Secondo lo studio, il riciclo da solo non basterà, ma permetterà di accelerare un processo di emancipazione dai grandi costruttori cinesi, coreani e giapponesi, che per ora dominano il mercato mondiale.
Tante fonti a disposizione
L’Europa, oltretutto, sembra intenzionata a intensificare politiche di economia circolare sia per il recupero di materiali preziosi dalle batterie giunte a fine vita, sia da prodotti tecnologici dismessi, sia dai rifiuti estrattivi, che in Italia soprattutto sono presenti in quantità elevata e che possono diventare una preziosa fonte alternativa di cosiddette materie prime seconde.
In questo modo l’Europa dovrebbe soddisfare almeno il 52% del proprio fabbisogno di litio e almeno il 58% del fabbisogno di cobalto da qui a 15 anni circa.
Materiali riciclati con il progetto pilota di Volkswagen
Il riciclo non basta
Come detto, l’Europa deve lavorare anche su altri fonti per trovare la propria indipendenza. Sempre dal report pubblicato dalla Cassa Depositi e Presiti, l’Ue dovrebbe ad esempio aumentare la resilienza degli ecosistemi industriali, con aggiornamenti strutturali e organizzativi capaci di dare risposte adeguate alle mutate condizioni del mercato.

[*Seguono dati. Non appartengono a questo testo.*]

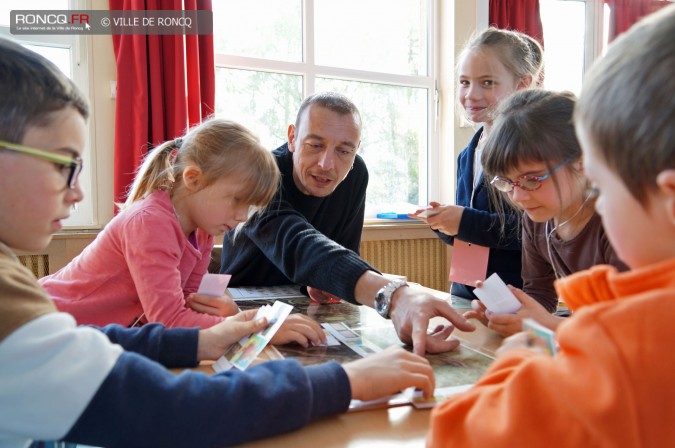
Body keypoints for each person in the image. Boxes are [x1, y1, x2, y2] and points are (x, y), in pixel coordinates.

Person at [0, 37, 437, 448]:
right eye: (63, 165)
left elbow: (140, 331)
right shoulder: (152, 221)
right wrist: (343, 379)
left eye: (344, 150)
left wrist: (232, 329)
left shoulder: (197, 226)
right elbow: (166, 402)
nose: (77, 192)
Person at [428, 5, 675, 446]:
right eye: (508, 184)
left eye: (599, 181)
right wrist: (542, 322)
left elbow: (454, 436)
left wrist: (527, 352)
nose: (520, 196)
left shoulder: (631, 342)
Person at [214, 92, 475, 355]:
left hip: (312, 312)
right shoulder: (262, 174)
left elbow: (343, 250)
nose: (327, 164)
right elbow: (296, 242)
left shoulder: (355, 174)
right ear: (292, 137)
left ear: (356, 149)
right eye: (315, 145)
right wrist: (395, 296)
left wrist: (322, 282)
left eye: (344, 150)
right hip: (242, 311)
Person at [38, 115, 325, 345]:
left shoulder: (201, 232)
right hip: (47, 323)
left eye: (249, 207)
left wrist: (235, 315)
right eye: (237, 200)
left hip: (97, 337)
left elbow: (187, 305)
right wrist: (258, 325)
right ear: (192, 179)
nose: (241, 217)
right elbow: (170, 322)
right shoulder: (151, 223)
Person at [466, 89, 628, 336]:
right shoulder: (536, 218)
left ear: (582, 162)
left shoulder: (620, 221)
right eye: (505, 182)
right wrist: (510, 314)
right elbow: (540, 294)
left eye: (531, 179)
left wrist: (546, 324)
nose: (518, 197)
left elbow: (631, 329)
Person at [410, 28, 543, 301]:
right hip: (466, 295)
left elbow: (534, 231)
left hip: (513, 298)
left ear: (522, 85)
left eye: (488, 83)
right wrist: (445, 223)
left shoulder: (530, 151)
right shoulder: (467, 154)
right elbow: (473, 233)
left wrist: (464, 220)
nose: (471, 94)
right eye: (464, 82)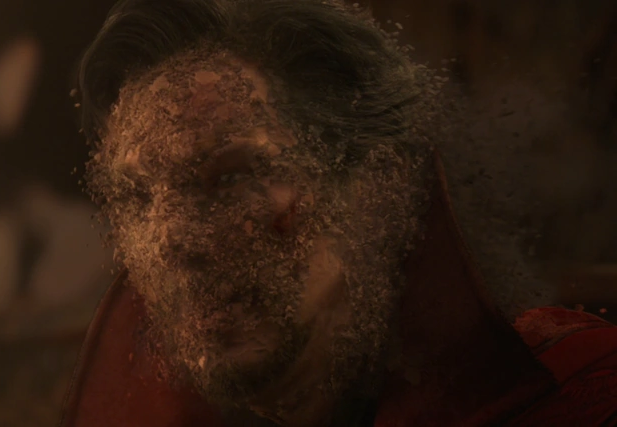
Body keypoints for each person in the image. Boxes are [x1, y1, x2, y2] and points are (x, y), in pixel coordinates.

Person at [58, 0, 617, 426]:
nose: (170, 239)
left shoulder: (579, 396)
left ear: (378, 185)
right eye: (140, 197)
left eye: (231, 178)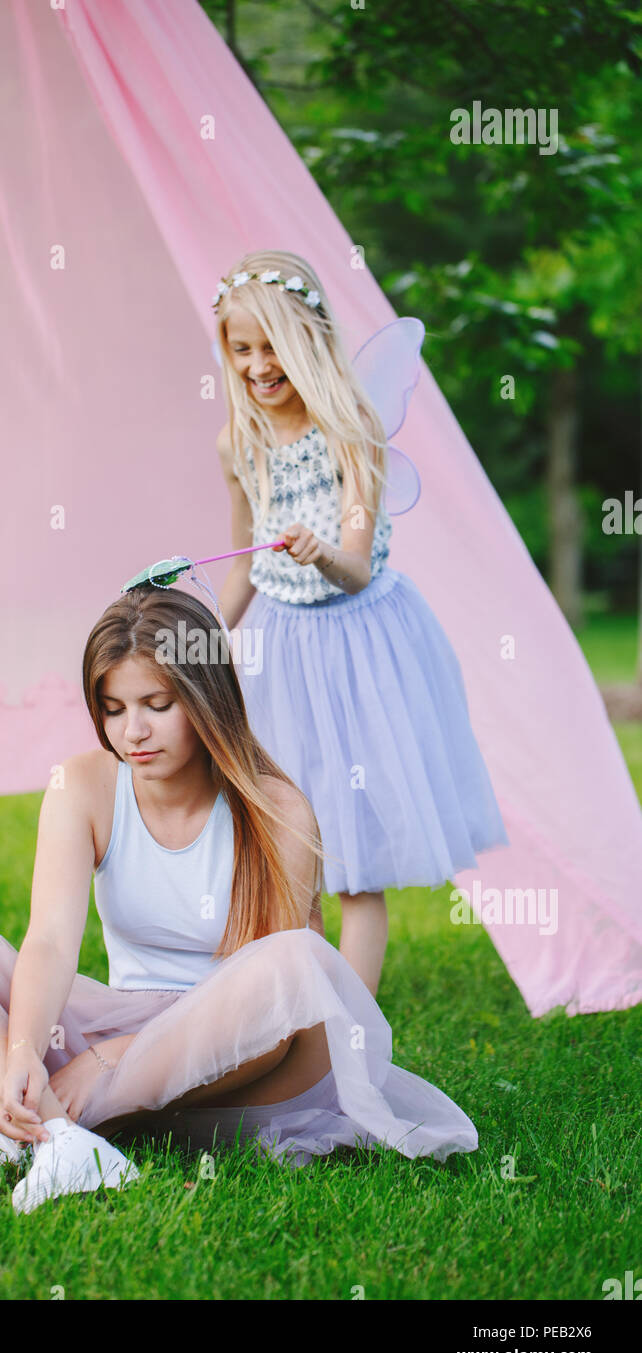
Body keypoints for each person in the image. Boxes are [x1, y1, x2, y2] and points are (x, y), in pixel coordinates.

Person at [0, 586, 478, 1215]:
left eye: (157, 703)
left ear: (207, 698)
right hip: (122, 1023)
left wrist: (105, 1058)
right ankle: (56, 1132)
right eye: (113, 709)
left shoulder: (277, 809)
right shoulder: (83, 785)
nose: (132, 731)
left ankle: (43, 1123)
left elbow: (271, 1009)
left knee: (291, 962)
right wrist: (24, 1050)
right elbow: (52, 941)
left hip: (239, 1062)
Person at [213, 250, 508, 998]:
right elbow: (246, 564)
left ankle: (356, 1030)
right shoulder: (239, 445)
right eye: (240, 348)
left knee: (355, 858)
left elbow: (358, 564)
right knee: (295, 846)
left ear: (307, 338)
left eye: (270, 345)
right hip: (281, 651)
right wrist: (201, 637)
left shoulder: (350, 430)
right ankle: (305, 1021)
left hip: (356, 645)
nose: (256, 365)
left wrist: (320, 554)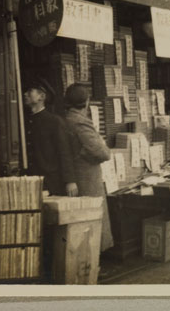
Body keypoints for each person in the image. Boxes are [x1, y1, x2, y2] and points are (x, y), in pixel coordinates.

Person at [64, 83, 114, 252]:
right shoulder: (80, 122)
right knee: (93, 219)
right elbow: (102, 153)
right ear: (86, 102)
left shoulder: (67, 119)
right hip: (87, 177)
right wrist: (103, 146)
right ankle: (94, 261)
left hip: (77, 176)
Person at [24, 79, 78, 196]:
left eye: (30, 91)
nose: (25, 94)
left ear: (41, 96)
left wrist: (70, 180)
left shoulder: (54, 121)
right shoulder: (25, 121)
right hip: (31, 180)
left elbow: (64, 151)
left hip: (51, 181)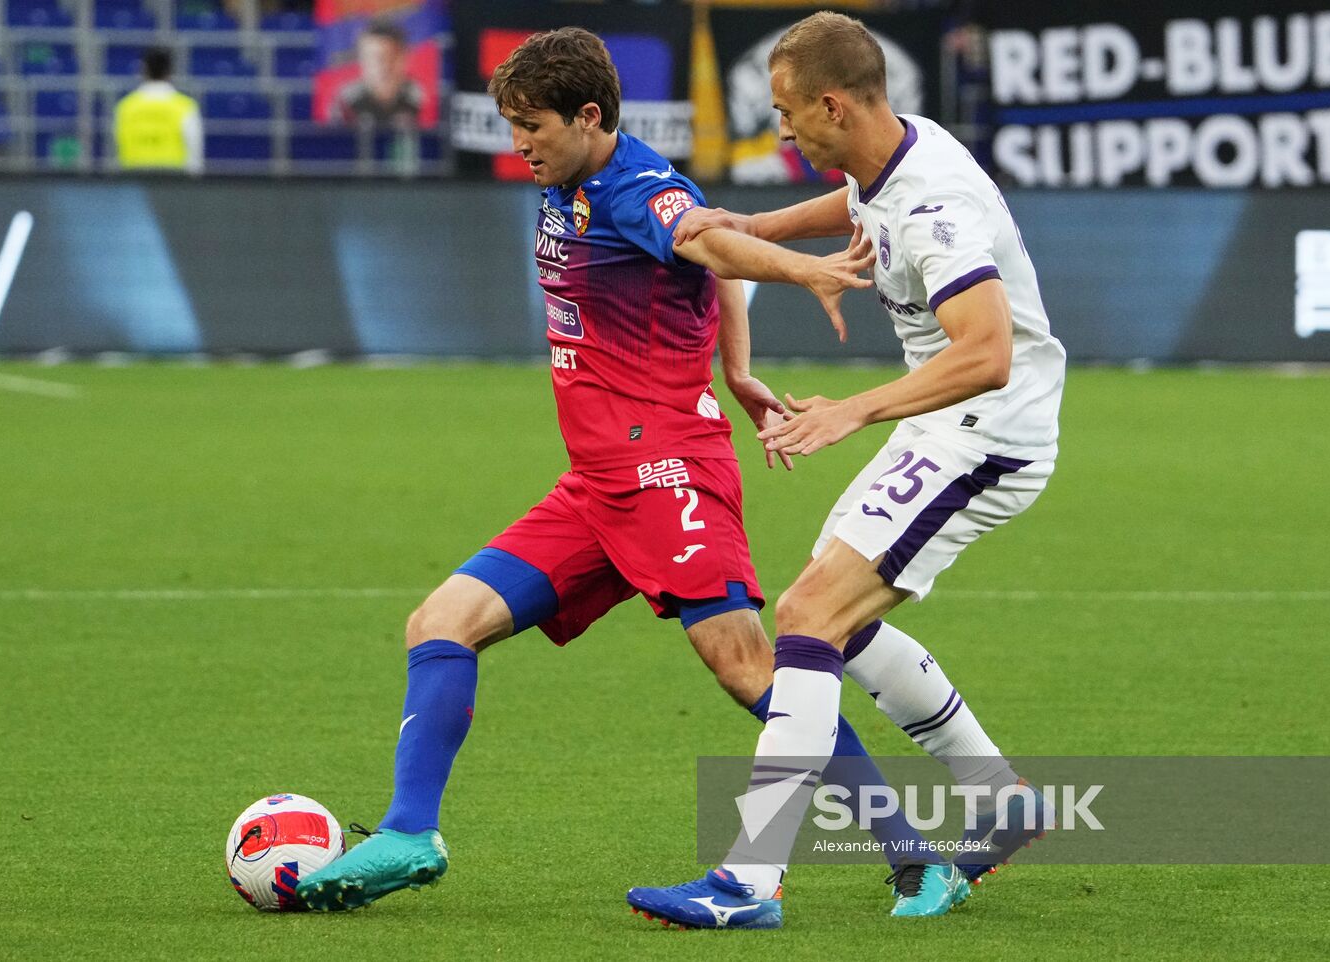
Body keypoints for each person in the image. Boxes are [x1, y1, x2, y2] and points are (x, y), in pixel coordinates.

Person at [296, 26, 958, 920]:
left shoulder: (635, 185)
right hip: (598, 482)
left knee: (750, 667)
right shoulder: (566, 178)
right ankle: (412, 834)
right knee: (441, 622)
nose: (518, 142)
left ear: (590, 116)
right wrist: (736, 368)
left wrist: (805, 271)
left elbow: (709, 242)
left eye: (531, 124)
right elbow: (709, 246)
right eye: (510, 124)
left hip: (667, 471)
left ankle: (913, 857)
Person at [627, 10, 1067, 928]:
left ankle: (750, 882)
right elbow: (858, 202)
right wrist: (757, 225)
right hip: (946, 421)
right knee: (840, 627)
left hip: (986, 429)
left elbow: (985, 350)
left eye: (787, 111)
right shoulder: (895, 150)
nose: (780, 128)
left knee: (807, 616)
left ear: (832, 104)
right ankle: (999, 798)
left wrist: (849, 411)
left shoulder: (934, 206)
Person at [114, 48, 203, 175]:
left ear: (144, 70)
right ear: (170, 72)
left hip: (134, 181)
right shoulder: (185, 106)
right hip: (172, 182)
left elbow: (117, 150)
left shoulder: (125, 107)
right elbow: (194, 155)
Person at [329, 19, 424, 131]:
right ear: (361, 59)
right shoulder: (345, 100)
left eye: (388, 57)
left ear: (403, 58)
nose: (381, 66)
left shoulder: (422, 98)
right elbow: (336, 143)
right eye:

Dovrebbe poi intensificare l’attività mineraria ed estrattiva, sfruttando tecniche ecosostenibili di nuova generazione che consentirebbero di accedere a una serie di risorse presenti sul territorio comunitario e dovrebbe, infine, consolidare le relazioni commerciali con altri Paesi ricchi di materie prime per poter avere un rapporto diretto con quelli senza passare dall’intermediazioni di soggetti terzi.